> Problem to solve
Copy out each of the following entries word for word, leaving out the pictures.

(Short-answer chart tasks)
:::
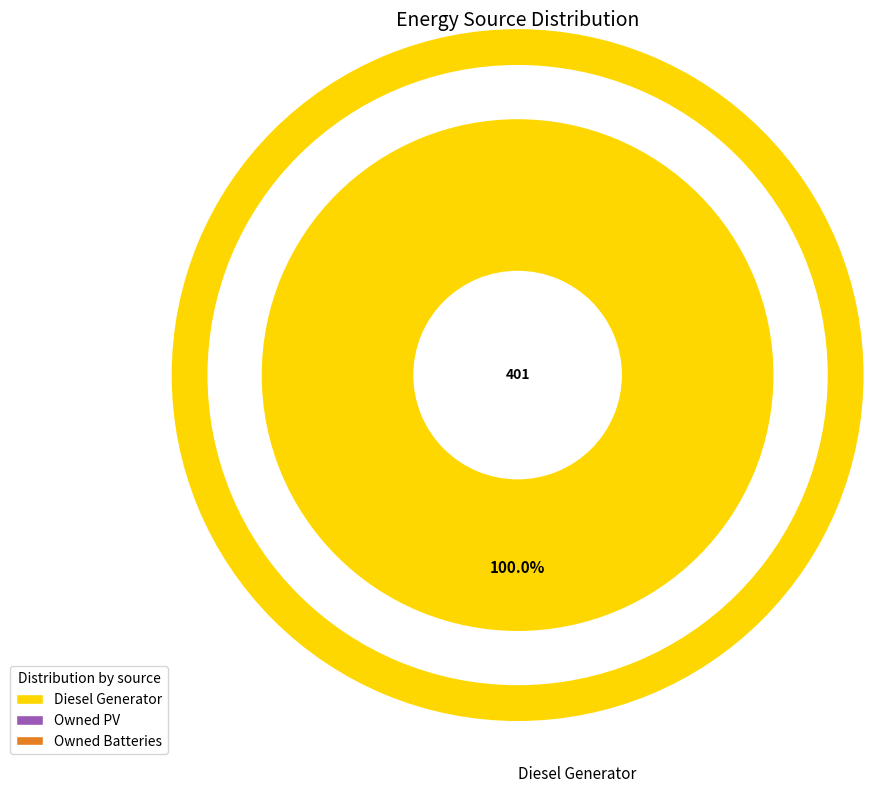

To the nearest percent, what portion does Diesel Generator represent?

100%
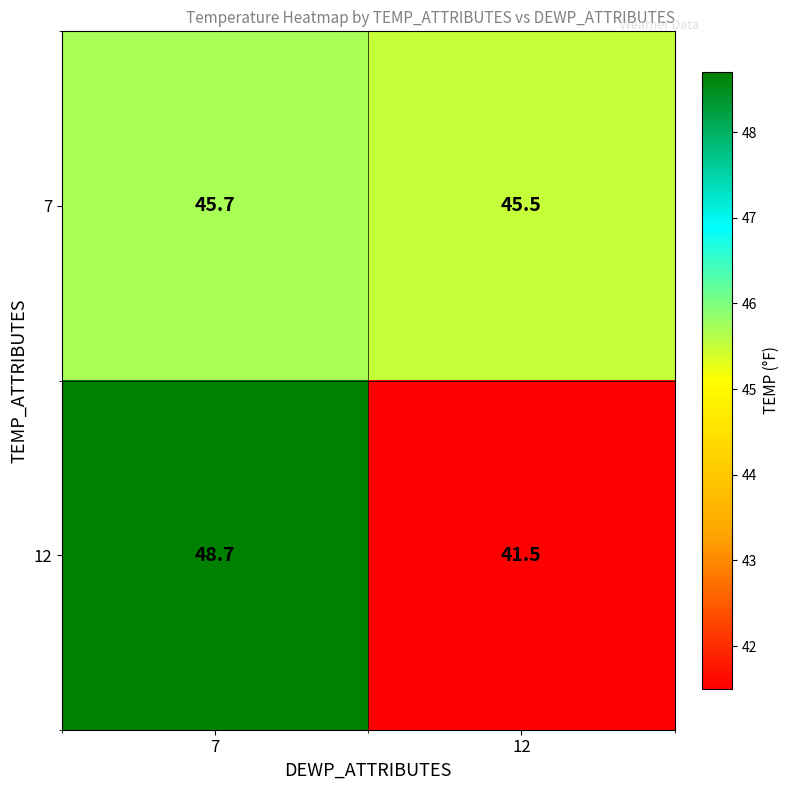

At 12, list the series in order from smallest to largest.

12, 7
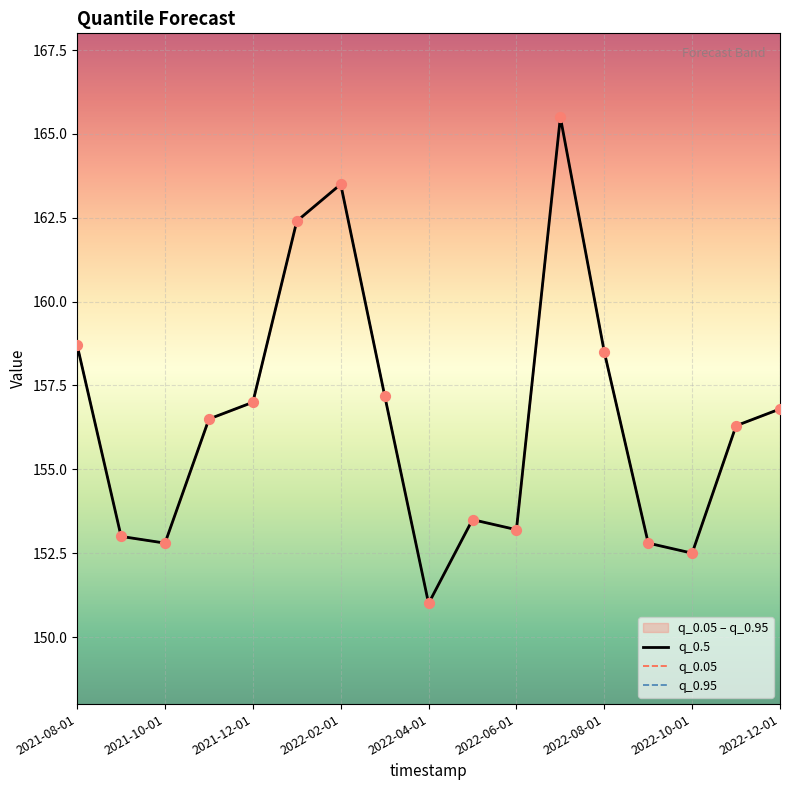

At how many categories does at least one series exceed 153?

12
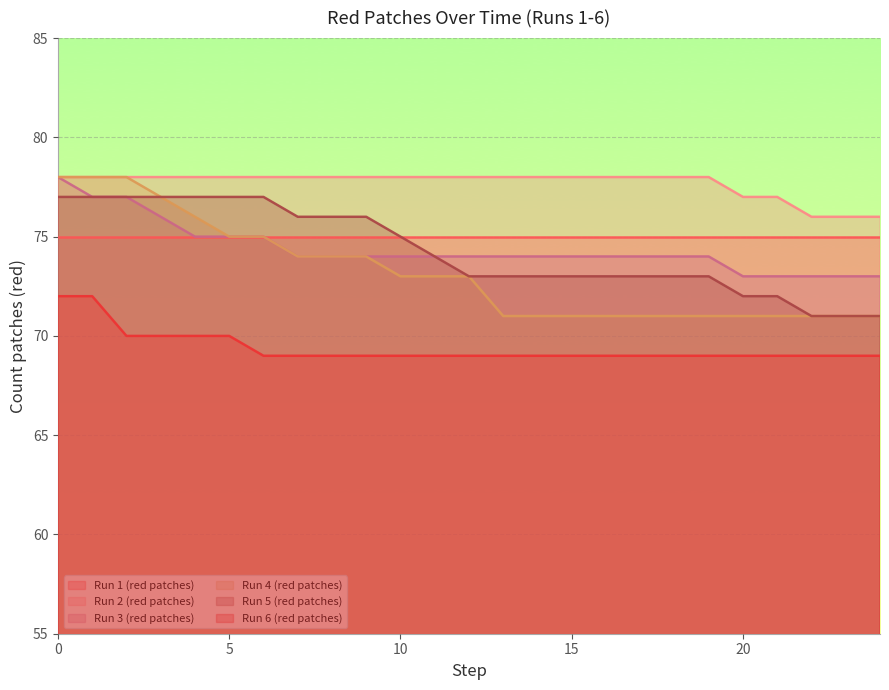

Read the Run 3 (red patches) value at 4.

75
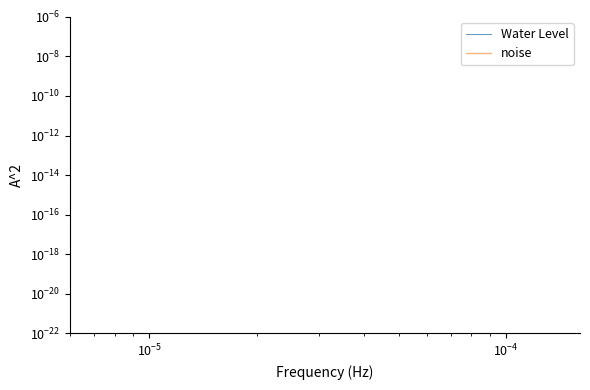

Does the chart display data point markers on the line(s)?

No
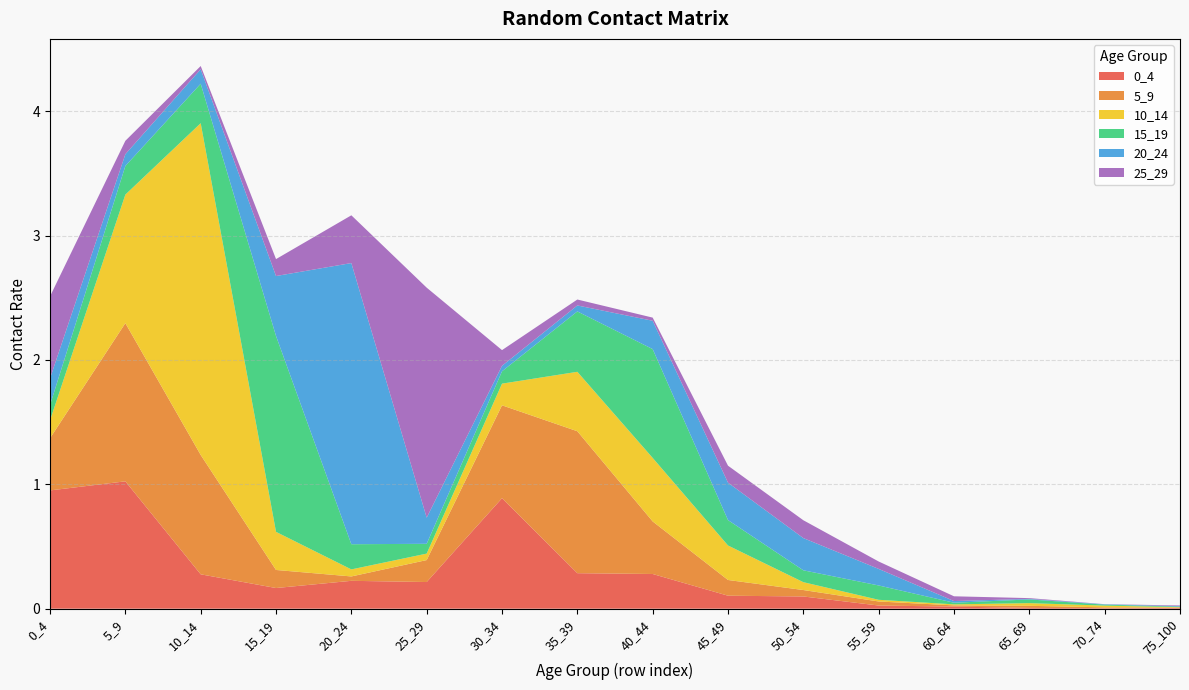

Reading left to right, transcribe all the data shown in this chart.

0_4: 1.0	1.0	0.3	0.2	0.2	0.2	0.9	0.3	0.3	0.1	0.1	0.0	0.0	0.0	0.0	0.0
5_9: 0.4	1.3	1.0	0.1	0.0	0.2	0.7	1.1	0.4	0.1	0.1	0.0	0.0	0.0	0.0	0.0
10_14: 0.1	1.0	2.7	0.3	0.1	0.1	0.2	0.5	0.5	0.3	0.1	0.0	0.0	0.0	0.0	0.0
15_19: 0.1	0.2	0.3	1.6	0.2	0.1	0.1	0.5	0.9	0.2	0.1	0.1	0.0	0.0	0.0	0.0
20_24: 0.2	0.1	0.1	0.5	2.3	0.2	0.0	0.0	0.2	0.3	0.3	0.1	0.0	0.0	0.0	0.0
25_29: 0.7	0.1	0.0	0.1	0.4	1.8	0.1	0.0	0.0	0.1	0.1	0.1	0.0	0.0	0.0	0.0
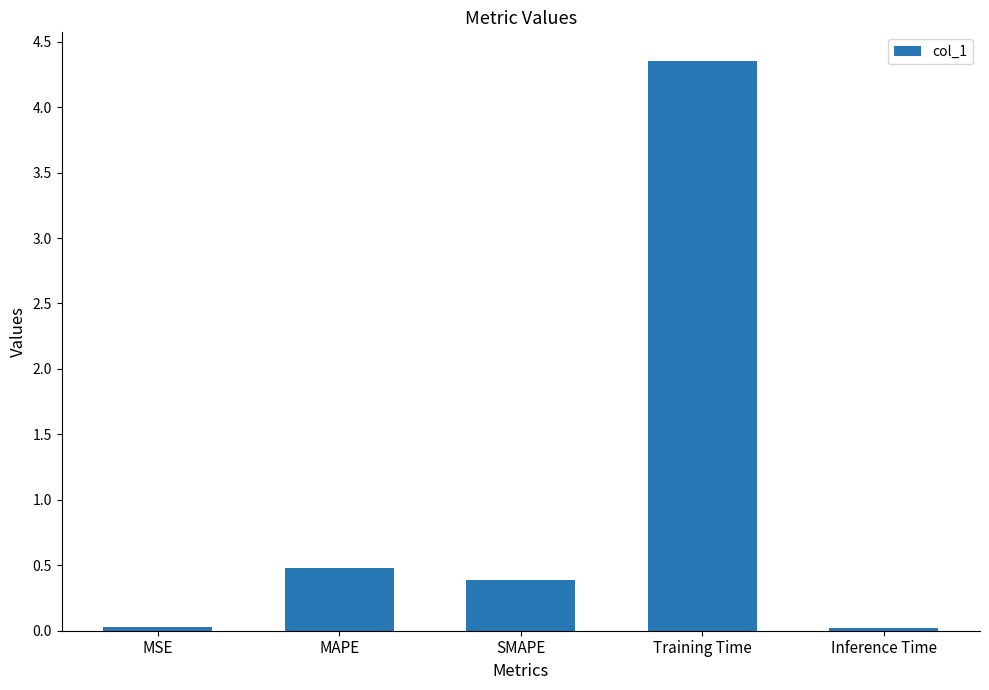

Between Inference Time and MAPE, which is larger?

MAPE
:::
> Result of the task
To the nearest percent, what portion does Diesel Generator represent?

100%

At 12, list the series in order from smallest to largest.

12, 7

At how many categories does at least one series exceed 153?

12

Read the Run 3 (red patches) value at 4.

75

Does the chart display data point markers on the line(s)?

No

Reading left to right, transcribe all the data shown in this chart.

0_4: 1.0	1.0	0.3	0.2	0.2	0.2	0.9	0.3	0.3	0.1	0.1	0.0	0.0	0.0	0.0	0.0
5_9: 0.4	1.3	1.0	0.1	0.0	0.2	0.7	1.1	0.4	0.1	0.1	0.0	0.0	0.0	0.0	0.0
10_14: 0.1	1.0	2.7	0.3	0.1	0.1	0.2	0.5	0.5	0.3	0.1	0.0	0.0	0.0	0.0	0.0
15_19: 0.1	0.2	0.3	1.6	0.2	0.1	0.1	0.5	0.9	0.2	0.1	0.1	0.0	0.0	0.0	0.0
20_24: 0.2	0.1	0.1	0.5	2.3	0.2	0.0	0.0	0.2	0.3	0.3	0.1	0.0	0.0	0.0	0.0
25_29: 0.7	0.1	0.0	0.1	0.4	1.8	0.1	0.0	0.0	0.1	0.1	0.1	0.0	0.0	0.0	0.0

Between Inference Time and MAPE, which is larger?

MAPE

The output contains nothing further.